◆ Work task ◆
Each entry below is to be duplicated verbatim.

◆ Material for this exercise ◆
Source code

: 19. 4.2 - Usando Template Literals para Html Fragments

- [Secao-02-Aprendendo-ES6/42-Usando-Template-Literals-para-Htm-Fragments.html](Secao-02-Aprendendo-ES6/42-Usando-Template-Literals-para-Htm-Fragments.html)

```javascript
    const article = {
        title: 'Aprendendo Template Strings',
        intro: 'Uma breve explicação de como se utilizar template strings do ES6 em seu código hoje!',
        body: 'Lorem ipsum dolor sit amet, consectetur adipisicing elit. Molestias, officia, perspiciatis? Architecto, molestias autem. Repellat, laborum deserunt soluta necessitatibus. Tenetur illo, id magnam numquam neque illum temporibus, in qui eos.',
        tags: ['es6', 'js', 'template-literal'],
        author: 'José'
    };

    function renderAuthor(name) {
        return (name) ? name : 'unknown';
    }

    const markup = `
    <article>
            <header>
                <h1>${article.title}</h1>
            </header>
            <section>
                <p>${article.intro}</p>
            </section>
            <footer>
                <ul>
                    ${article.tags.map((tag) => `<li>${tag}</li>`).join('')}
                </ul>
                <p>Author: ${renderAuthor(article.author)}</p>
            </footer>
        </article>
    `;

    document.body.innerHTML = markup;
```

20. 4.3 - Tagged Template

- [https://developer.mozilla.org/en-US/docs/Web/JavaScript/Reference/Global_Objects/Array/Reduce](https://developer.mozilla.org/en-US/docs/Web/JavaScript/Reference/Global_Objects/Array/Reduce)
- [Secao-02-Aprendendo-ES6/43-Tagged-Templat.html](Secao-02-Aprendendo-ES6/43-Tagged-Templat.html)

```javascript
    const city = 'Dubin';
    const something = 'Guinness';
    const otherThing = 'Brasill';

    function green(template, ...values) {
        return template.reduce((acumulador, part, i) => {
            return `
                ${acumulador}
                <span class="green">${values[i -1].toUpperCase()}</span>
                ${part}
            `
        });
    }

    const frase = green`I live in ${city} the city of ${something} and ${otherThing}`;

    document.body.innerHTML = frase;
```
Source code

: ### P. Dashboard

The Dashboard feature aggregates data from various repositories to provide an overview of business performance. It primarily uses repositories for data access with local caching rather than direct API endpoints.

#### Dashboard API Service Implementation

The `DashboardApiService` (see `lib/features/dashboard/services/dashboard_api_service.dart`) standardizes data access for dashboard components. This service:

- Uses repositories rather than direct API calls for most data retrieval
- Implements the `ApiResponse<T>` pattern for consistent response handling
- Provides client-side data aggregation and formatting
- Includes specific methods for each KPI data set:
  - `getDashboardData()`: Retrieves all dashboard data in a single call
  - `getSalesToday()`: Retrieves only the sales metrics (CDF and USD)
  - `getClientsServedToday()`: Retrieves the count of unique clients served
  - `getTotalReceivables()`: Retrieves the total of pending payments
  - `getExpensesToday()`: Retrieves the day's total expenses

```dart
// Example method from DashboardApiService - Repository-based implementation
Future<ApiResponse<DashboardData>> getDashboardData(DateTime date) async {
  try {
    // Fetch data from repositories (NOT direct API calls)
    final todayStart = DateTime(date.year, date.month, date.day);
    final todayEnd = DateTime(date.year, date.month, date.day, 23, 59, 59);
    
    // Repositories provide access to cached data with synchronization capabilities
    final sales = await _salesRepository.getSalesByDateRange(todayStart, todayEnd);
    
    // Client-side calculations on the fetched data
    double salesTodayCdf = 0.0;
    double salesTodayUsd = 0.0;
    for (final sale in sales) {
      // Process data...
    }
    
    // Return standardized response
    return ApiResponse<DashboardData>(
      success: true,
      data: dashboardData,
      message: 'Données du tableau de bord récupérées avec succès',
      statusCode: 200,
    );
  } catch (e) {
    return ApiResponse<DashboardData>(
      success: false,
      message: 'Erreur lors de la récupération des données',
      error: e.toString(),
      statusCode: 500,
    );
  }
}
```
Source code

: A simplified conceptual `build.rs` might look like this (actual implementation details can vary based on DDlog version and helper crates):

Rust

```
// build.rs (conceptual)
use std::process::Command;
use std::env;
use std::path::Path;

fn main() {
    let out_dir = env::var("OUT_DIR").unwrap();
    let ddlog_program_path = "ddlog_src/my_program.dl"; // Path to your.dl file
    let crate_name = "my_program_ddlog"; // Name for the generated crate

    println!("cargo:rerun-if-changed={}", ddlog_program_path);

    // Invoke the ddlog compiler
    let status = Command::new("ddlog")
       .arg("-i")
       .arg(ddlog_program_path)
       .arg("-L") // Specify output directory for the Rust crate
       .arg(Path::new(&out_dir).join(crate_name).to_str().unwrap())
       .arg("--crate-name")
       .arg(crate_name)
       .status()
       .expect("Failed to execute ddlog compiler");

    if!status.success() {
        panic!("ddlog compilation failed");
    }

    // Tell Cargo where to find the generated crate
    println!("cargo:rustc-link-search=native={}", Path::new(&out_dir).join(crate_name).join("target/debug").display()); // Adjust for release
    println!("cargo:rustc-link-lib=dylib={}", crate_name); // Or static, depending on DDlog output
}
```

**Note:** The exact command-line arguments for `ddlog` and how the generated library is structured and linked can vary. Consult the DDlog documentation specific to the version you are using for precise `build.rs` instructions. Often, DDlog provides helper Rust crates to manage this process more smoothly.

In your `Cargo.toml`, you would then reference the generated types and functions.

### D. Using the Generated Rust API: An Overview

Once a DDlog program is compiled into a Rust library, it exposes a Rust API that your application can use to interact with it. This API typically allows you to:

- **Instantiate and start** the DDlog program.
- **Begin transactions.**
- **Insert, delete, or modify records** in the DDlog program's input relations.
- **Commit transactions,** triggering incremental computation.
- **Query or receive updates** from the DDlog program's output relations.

◆ Completed task ◆
Source code

: 19. 4.2 - Usando Template Literals para Html Fragments

- [Secao-02-Aprendendo-ES6/42-Usando-Template-Literals-para-Htm-Fragments.html](Secao-02-Aprendendo-ES6/42-Usando-Template-Literals-para-Htm-Fragments.html)

```javascript
    const article = {
        title: 'Aprendendo Template Strings',
        intro: 'Uma breve explicação de como se utilizar template strings do ES6 em seu código hoje!',
        body: 'Lorem ipsum dolor sit amet, consectetur adipisicing elit. Molestias, officia, perspiciatis? Architecto, molestias autem. Repellat, laborum deserunt soluta necessitatibus. Tenetur illo, id magnam numquam neque illum temporibus, in qui eos.',
        tags: ['es6', 'js', 'template-literal'],
        author: 'José'
    };

    function renderAuthor(name) {
        return (name) ? name : 'unknown';
    }

    const markup = `
    <article>
            <header>
                <h1>${article.title}</h1>
            </header>
            <section>
                <p>${article.intro}</p>
            </section>
            <footer>
                <ul>
                    ${article.tags.map((tag) => `<li>${tag}</li>`).join('')}
                </ul>
                <p>Author: ${renderAuthor(article.author)}</p>
            </footer>
        </article>
    `;

    document.body.innerHTML = markup;
```

20. 4.3 - Tagged Template

- [https://developer.mozilla.org/en-US/docs/Web/JavaScript/Reference/Global_Objects/Array/Reduce](https://developer.mozilla.org/en-US/docs/Web/JavaScript/Reference/Global_Objects/Array/Reduce)
- [Secao-02-Aprendendo-ES6/43-Tagged-Templat.html](Secao-02-Aprendendo-ES6/43-Tagged-Templat.html)

```javascript
    const city = 'Dubin';
    const something = 'Guinness';
    const otherThing = 'Brasill';

    function green(template, ...values) {
        return template.reduce((acumulador, part, i) => {
            return `
                ${acumulador}
                <span class="green">${values[i -1].toUpperCase()}</span>
                ${part}
            `
        });
    }

    const frase = green`I live in ${city} the city of ${something} and ${otherThing}`;

    document.body.innerHTML = frase;
```
Source code

: ### P. Dashboard

The Dashboard feature aggregates data from various repositories to provide an overview of business performance. It primarily uses repositories for data access with local caching rather than direct API endpoints.

#### Dashboard API Service Implementation

The `DashboardApiService` (see `lib/features/dashboard/services/dashboard_api_service.dart`) standardizes data access for dashboard components. This service:

- Uses repositories rather than direct API calls for most data retrieval
- Implements the `ApiResponse<T>` pattern for consistent response handling
- Provides client-side data aggregation and formatting
- Includes specific methods for each KPI data set:
  - `getDashboardData()`: Retrieves all dashboard data in a single call
  - `getSalesToday()`: Retrieves only the sales metrics (CDF and USD)
  - `getClientsServedToday()`: Retrieves the count of unique clients served
  - `getTotalReceivables()`: Retrieves the total of pending payments
  - `getExpensesToday()`: Retrieves the day's total expenses

```dart
// Example method from DashboardApiService - Repository-based implementation
Future<ApiResponse<DashboardData>> getDashboardData(DateTime date) async {
  try {
    // Fetch data from repositories (NOT direct API calls)
    final todayStart = DateTime(date.year, date.month, date.day);
    final todayEnd = DateTime(date.year, date.month, date.day, 23, 59, 59);
    
    // Repositories provide access to cached data with synchronization capabilities
    final sales = await _salesRepository.getSalesByDateRange(todayStart, todayEnd);
    
    // Client-side calculations on the fetched data
    double salesTodayCdf = 0.0;
    double salesTodayUsd = 0.0;
    for (final sale in sales) {
      // Process data...
    }
    
    // Return standardized response
    return ApiResponse<DashboardData>(
      success: true,
      data: dashboardData,
      message: 'Données du tableau de bord récupérées avec succès',
      statusCode: 200,
    );
  } catch (e) {
    return ApiResponse<DashboardData>(
      success: false,
      message: 'Erreur lors de la récupération des données',
      error: e.toString(),
      statusCode: 500,
    );
  }
}
```
Source code

: A simplified conceptual `build.rs` might look like this (actual implementation details can vary based on DDlog version and helper crates):

Rust

```
// build.rs (conceptual)
use std::process::Command;
use std::env;
use std::path::Path;

fn main() {
    let out_dir = env::var("OUT_DIR").unwrap();
    let ddlog_program_path = "ddlog_src/my_program.dl"; // Path to your.dl file
    let crate_name = "my_program_ddlog"; // Name for the generated crate

    println!("cargo:rerun-if-changed={}", ddlog_program_path);

    // Invoke the ddlog compiler
    let status = Command::new("ddlog")
       .arg("-i")
       .arg(ddlog_program_path)
       .arg("-L") // Specify output directory for the Rust crate
       .arg(Path::new(&out_dir).join(crate_name).to_str().unwrap())
       .arg("--crate-name")
       .arg(crate_name)
       .status()
       .expect("Failed to execute ddlog compiler");

    if!status.success() {
        panic!("ddlog compilation failed");
    }

    // Tell Cargo where to find the generated crate
    println!("cargo:rustc-link-search=native={}", Path::new(&out_dir).join(crate_name).join("target/debug").display()); // Adjust for release
    println!("cargo:rustc-link-lib=dylib={}", crate_name); // Or static, depending on DDlog output
}
```

**Note:** The exact command-line arguments for `ddlog` and how the generated library is structured and linked can vary. Consult the DDlog documentation specific to the version you are using for precise `build.rs` instructions. Often, DDlog provides helper Rust crates to manage this process more smoothly.

In your `Cargo.toml`, you would then reference the generated types and functions.

### D. Using the Generated Rust API: An Overview

Once a DDlog program is compiled into a Rust library, it exposes a Rust API that your application can use to interact with it. This API typically allows you to:

- **Instantiate and start** the DDlog program.
- **Begin transactions.**
- **Insert, delete, or modify records** in the DDlog program's input relations.
- **Commit transactions,** triggering incremental computation.
- **Query or receive updates** from the DDlog program's output relations.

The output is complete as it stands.